Contingent Value Rights - CVR

What are 'Contingent Value Rights - CVR'

Contingent Value Rights (CVR) are rights provided to shareholders of a company facing significant restructuring or of a company that has been acquired. These rights ensure that the shareholders receive additional benefits if a certain event occurs. These kinds of rights share similarities with options, as they frequently have an expiration date relating to the times that contingent events must occur.

BREAKING DOWN 'Contingent Value Rights - CVR'

For example, the shareholders of a company that has been acquired may receive a CVR that allows them to gain additional shares of a target company if said target company’s share price drops below a certain value by a predetermined date. Contingent value rights related to a company’s stock generally revolve around the price performance of the security.
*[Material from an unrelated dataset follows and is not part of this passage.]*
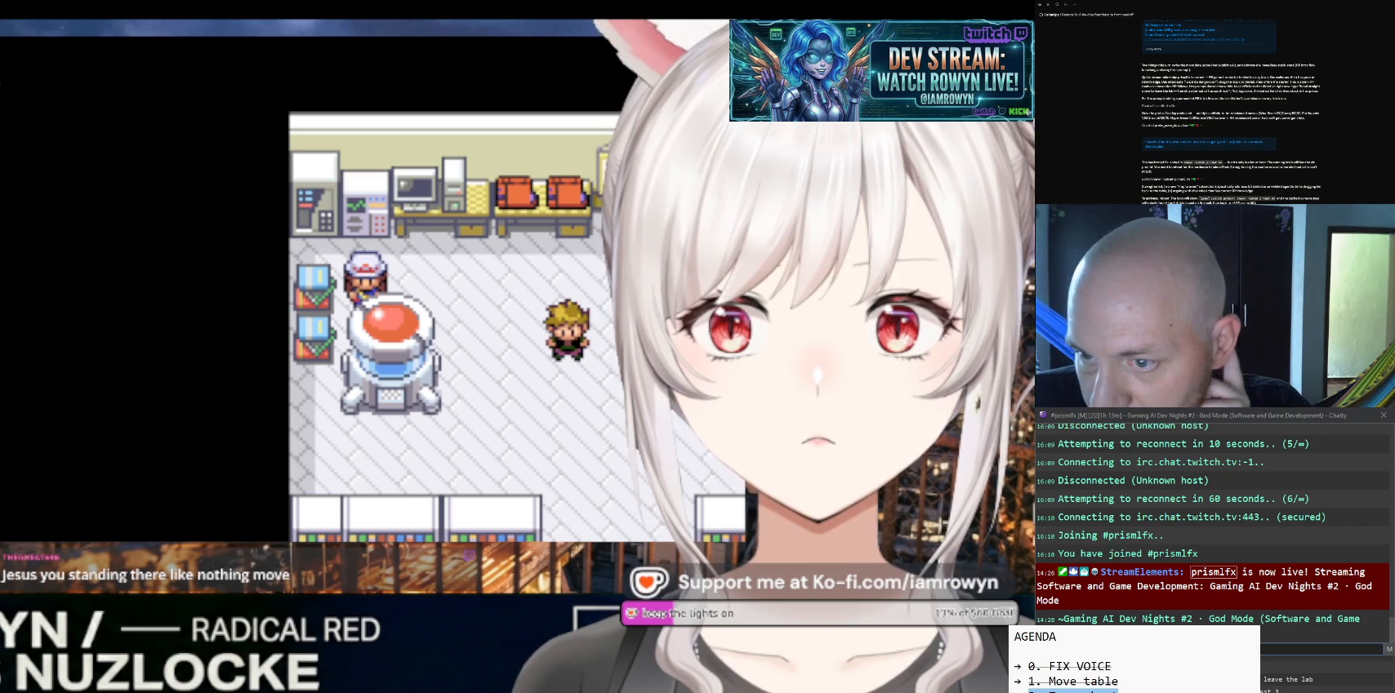
{"buttons": ["DPAD_LEFT"], "events": []}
Contingent Value Rights as Unsecured Obligations

In many cases, the true value of contingent value rights is dependent upon a specific stock’s future performance. In certain instances, these rights are similar to options in that an investor contractually maintains rights, but is under no obligation to complete a sale of a certain security at a specified price within a predetermined period of time. The New York Stock Exchange Listed Company Manual refers to contingent value rights as "unsecured obligations." Congruent with this, shareholders are not guaranteed that a right, or "reward," will actually be given to them when said right is based on the price of a certain stock. Furthermore, all contingent value rights have a date of expiration. Should the required event or events not occur in the specified contingent period of time, shareholders holding a CVR in a specified stock receive nothing above what the stock itself offers.

Additional Stock Shares

Contingent value rights can also serve to benefit shareholders of a company that has been acquired, by offering them the option to gain additional shares of stock in the acquired company as long as a previously established target price has not been met during the period of time set by the CVR. Because stock prices cannot be predicted with any certainty, the target price may be reached within the given period, at which point the CVR is of no value to the shareholders.
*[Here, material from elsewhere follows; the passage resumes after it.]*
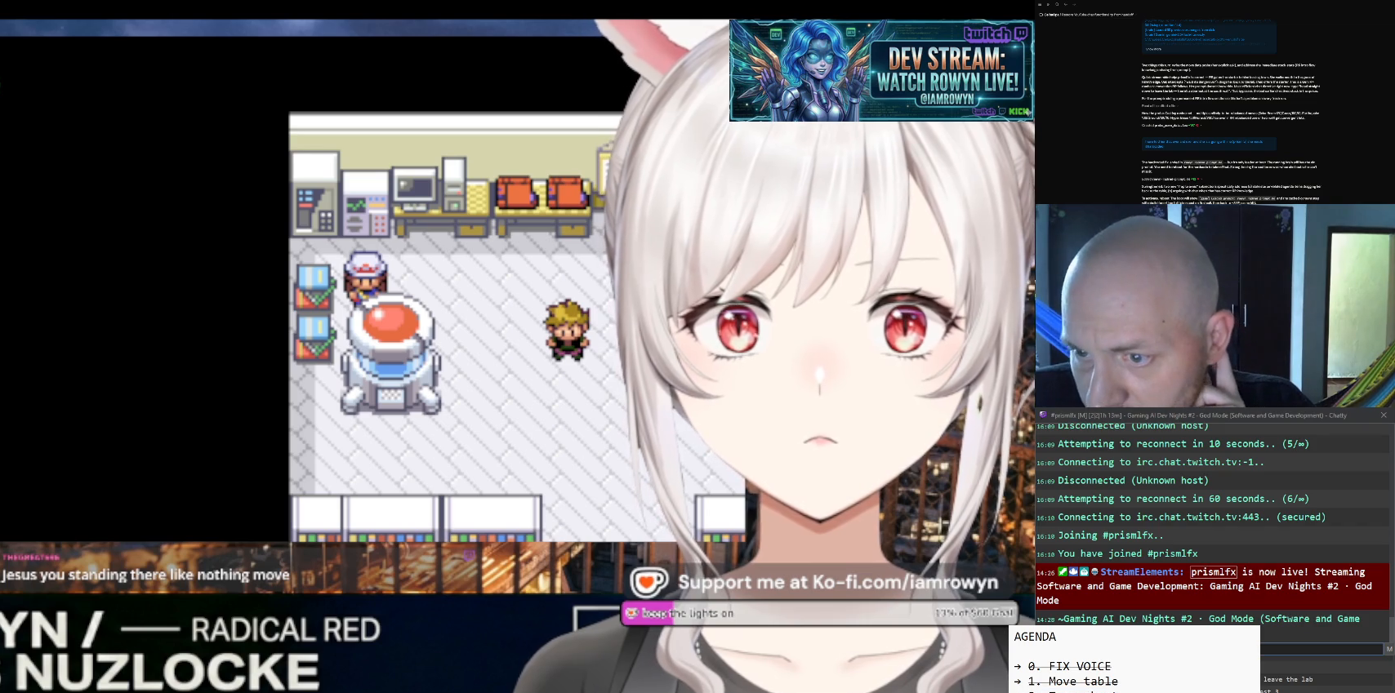
{"buttons": ["DPAD_LEFT"], "events": []}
At the time of issuance, the true values of CVRs is not firmly set. The risk that shareholders face remains unknown because the rights are based entirely on the anticipated price of the stock in the future or on some unpredictable event.

If contingent value rights are part of a merger or an acquisition, a large part of the risk that would affect the acquirer is effectively transferred to the shareholders of the company being acquired, thus making it easier for the buyer to offer a more attractive price.